▶ _Try it_: Please say how many lines in the records below contain the word "using", giving only the number.

(Entries taken from a collection)
__________________________________________________
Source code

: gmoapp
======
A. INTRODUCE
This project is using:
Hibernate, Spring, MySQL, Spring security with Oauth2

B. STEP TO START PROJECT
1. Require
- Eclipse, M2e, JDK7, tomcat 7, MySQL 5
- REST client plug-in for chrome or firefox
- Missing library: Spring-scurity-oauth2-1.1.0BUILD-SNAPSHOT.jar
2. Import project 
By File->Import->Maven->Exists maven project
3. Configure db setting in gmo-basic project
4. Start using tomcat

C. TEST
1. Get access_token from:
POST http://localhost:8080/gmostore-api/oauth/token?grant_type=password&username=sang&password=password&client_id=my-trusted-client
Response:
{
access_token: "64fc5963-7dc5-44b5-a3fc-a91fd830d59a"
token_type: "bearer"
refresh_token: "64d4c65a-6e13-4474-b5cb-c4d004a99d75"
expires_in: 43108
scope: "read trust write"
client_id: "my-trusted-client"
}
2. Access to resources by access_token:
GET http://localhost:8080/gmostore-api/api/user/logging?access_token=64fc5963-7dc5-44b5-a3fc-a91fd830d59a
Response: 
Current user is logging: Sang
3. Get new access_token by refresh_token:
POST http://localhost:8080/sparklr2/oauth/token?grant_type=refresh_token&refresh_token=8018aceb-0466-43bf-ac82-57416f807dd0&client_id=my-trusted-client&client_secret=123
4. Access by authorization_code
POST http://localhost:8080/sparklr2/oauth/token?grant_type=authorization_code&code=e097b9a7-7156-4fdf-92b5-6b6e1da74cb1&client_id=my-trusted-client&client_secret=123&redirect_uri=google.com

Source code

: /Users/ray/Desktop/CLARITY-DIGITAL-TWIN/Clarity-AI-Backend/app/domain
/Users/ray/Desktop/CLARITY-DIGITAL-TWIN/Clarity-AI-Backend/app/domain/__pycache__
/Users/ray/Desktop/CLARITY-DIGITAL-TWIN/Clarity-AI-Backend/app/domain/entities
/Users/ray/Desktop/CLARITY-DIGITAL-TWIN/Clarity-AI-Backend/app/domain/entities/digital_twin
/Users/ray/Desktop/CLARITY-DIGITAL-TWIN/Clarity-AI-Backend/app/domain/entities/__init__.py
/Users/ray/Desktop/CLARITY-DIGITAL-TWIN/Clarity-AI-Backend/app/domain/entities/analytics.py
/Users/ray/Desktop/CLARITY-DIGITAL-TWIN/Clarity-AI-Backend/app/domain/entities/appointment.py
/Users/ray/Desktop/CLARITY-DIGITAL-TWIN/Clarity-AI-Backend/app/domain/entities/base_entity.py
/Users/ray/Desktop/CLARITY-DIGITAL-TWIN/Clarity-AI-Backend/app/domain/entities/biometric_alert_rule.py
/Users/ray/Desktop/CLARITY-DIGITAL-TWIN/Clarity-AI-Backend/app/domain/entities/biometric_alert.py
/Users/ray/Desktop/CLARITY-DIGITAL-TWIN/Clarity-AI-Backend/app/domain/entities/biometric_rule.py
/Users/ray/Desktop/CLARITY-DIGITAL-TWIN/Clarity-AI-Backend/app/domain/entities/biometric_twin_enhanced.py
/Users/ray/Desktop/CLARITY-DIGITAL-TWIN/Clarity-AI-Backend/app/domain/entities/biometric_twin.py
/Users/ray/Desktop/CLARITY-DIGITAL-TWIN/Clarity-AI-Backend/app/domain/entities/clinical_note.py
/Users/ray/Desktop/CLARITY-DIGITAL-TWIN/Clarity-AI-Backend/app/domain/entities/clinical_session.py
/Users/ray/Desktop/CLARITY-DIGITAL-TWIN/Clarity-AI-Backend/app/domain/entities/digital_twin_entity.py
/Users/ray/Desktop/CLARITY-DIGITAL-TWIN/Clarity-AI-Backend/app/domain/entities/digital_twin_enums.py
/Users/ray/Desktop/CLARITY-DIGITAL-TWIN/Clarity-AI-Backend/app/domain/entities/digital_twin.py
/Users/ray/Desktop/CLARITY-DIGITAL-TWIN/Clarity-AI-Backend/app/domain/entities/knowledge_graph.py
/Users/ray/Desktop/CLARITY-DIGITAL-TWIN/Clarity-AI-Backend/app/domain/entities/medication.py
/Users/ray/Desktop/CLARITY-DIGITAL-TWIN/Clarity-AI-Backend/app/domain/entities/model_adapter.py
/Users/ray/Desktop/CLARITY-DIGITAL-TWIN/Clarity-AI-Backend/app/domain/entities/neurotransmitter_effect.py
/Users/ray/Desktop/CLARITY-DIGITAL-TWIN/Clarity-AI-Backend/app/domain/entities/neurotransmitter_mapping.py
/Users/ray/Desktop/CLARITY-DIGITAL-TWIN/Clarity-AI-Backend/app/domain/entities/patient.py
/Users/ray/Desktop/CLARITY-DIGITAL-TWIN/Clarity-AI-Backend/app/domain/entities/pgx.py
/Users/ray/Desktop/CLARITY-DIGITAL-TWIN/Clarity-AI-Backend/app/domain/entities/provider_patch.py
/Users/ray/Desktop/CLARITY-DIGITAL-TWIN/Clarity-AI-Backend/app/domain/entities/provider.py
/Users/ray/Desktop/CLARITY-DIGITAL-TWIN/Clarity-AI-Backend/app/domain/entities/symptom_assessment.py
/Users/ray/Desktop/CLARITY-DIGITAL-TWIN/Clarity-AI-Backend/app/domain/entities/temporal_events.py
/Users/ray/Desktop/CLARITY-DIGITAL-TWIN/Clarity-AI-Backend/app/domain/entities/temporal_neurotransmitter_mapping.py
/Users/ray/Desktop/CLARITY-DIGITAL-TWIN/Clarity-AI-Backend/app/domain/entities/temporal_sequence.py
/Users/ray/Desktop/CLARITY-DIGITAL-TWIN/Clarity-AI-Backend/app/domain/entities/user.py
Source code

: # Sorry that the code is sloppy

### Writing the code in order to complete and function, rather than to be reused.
__________________________________________________
▶ _Written answer_: 2